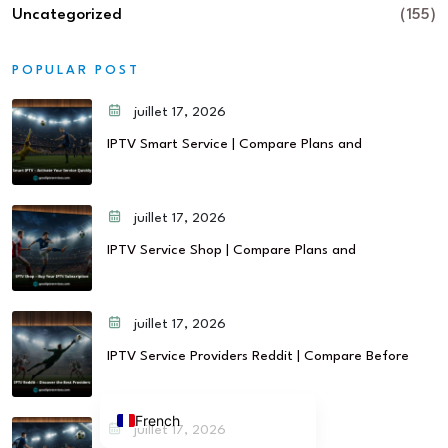
Uncategorized
(155)
POPULAR POST
juillet 17, 2026
IPTV Smart Service | Compare Plans and
juillet 17, 2026
IPTV Service Shop | Compare Plans and
juillet 17, 2026
IPTV Service Providers Reddit | Compare Before
French
juillet 17, 2026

▬▬▬

Work to be completed —
Return every line of the preceding records in which the word "Compare" appears.

Exercise output —
IPTV Smart Service | Compare Plans and
IPTV Service Shop | Compare Plans and
IPTV Service Providers Reddit | Compare Before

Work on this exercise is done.